Di depan kaca itu, di dalam kamarnya, diperhatikannya wajahnya yang tirus. Hati kecilnya menjerit, dan jeritannya sangat keras, bahkan jika mau digambarkan, maka dunia akan pekak mendengar jerit di hatinya.
Dedi tak bisa menggambarkan lagi, perasaan apa yang ada di dadanya. Bahkan dia sendiri bingung memahami apa dirinya sebenarnya, apakah manusia atau makhluk lain yang diciptakan Tuhan. Apakah dia benar-benar manusia yang dilahirkan? Bahkan, wajahnya yang tirus teramat menakutkannya, wajah itu sangat aneh dilihatnya. Itukah wajahku?
Tidak! Siapakah aku?
Aku siapa!?
Ini bukanlah duniaku, kenapa aku terasa asing
Di keluargaku, di sekolah, dimanapun. Siapa aku?
”Arrrgh!” suara lampiasan keluar dari mulut Dedi, wajahnya bagaikan singa, menyeringai dan membuat dirinya sendiri takut, tapi ada pancaran puas, ingin tertawa, tapi juga merinding. Ingin tertawa, tapi juga ketakutan, ingin marah tapi raut wajahnya merot-merot tak jelas.
Dedi menggeram, menutup matanya kuat. Seluruh rasa berkecamuk dalam dirinya. Rasa apa ini!
”Tarr!” dan, finally, kaca pecah berhamburan, itulah puncak rasa yang menyesak dalam dadanya. Darah menetes, bercampur dengan air dari kran yang masih mengalir di bawah cermin yang telah berantakan. Serpihan kaca berhamburan, ada kepuasan yang terasa nikmat diantara lukanya.

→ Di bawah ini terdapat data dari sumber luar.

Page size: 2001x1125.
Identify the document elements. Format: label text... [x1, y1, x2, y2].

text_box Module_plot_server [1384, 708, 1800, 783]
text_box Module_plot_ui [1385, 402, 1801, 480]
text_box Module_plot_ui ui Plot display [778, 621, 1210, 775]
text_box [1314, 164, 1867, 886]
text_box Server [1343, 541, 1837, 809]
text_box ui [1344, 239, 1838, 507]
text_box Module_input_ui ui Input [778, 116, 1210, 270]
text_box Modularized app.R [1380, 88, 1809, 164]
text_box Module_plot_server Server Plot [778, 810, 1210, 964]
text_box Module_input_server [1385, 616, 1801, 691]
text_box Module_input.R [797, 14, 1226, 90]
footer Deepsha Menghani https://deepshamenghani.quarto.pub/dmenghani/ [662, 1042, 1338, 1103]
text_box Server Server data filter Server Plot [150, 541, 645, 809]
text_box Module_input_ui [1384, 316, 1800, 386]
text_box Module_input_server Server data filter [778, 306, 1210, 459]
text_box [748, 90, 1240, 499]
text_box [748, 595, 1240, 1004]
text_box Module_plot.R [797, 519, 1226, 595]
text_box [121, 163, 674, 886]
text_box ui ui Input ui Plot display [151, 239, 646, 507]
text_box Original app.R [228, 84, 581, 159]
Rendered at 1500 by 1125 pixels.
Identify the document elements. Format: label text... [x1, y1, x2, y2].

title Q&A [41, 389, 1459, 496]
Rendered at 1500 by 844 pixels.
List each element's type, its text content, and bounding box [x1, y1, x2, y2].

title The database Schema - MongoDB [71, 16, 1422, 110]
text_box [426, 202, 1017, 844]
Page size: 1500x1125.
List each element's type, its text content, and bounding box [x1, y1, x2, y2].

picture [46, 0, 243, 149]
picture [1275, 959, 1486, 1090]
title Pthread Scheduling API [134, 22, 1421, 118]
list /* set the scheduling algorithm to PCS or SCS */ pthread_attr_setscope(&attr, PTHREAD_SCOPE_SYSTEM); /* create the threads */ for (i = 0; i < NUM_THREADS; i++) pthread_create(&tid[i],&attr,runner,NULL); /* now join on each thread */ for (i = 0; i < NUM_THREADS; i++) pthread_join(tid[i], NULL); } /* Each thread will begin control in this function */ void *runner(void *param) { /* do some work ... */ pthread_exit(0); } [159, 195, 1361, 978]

Kaca yang menempel di dinding kamarnya itu masih menyisa, tak pecah seluruhnya jatuh berhamburan. Dari serpihan yang masih lekat itu, sebuah mata saling bertatapan, dua mata yang sama, asli dan pantulan cermin menyisa.
Pandangan itu, mengerikan! Mirip pandangan iblis, merah menyala, atau bahkan seperti singa kelaparan dan terganggu habitatnya.
Alam hanya tinggal menunggu detik-detik mendebarkan, dimana kedua mata iblis menyala dan membakar hutan yang belantara dan tenang. Menerkam mangsa, dan menghancurkan apapun di hadapannya, melumatnya hingga terbakar habis.